Problem to work on:
Find how many lines in the entries below carry the word "lamp" and answer with only that figure.

Extracted data entries:
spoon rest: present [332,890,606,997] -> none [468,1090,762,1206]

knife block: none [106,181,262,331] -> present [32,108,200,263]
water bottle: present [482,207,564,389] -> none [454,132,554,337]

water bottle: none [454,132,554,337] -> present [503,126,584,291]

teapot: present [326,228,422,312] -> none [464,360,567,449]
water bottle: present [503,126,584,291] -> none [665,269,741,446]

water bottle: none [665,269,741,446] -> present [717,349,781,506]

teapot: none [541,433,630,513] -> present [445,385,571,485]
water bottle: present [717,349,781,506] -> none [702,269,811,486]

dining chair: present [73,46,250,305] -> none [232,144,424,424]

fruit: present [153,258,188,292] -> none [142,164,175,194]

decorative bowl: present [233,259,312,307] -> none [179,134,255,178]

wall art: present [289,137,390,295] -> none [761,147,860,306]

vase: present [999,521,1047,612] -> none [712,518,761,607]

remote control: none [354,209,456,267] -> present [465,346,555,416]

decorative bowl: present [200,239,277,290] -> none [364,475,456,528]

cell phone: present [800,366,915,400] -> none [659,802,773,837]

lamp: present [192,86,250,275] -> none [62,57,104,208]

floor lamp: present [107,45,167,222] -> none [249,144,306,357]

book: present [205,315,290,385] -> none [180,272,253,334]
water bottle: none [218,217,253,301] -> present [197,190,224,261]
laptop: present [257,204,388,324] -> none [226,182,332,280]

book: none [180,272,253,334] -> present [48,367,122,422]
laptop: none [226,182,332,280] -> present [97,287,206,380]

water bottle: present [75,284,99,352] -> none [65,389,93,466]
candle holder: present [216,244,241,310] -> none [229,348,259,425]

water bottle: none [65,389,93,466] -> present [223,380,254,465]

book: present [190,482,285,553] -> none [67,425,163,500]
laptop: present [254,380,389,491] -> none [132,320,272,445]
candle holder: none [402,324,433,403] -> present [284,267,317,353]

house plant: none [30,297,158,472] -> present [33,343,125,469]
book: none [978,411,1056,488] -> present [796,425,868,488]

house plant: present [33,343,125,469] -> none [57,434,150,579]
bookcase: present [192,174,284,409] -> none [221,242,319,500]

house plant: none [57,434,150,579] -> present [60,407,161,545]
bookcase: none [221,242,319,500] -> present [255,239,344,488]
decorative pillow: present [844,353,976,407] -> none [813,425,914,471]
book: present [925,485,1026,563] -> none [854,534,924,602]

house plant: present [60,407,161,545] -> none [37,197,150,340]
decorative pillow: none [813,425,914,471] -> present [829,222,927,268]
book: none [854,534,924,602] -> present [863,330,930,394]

Task result:
2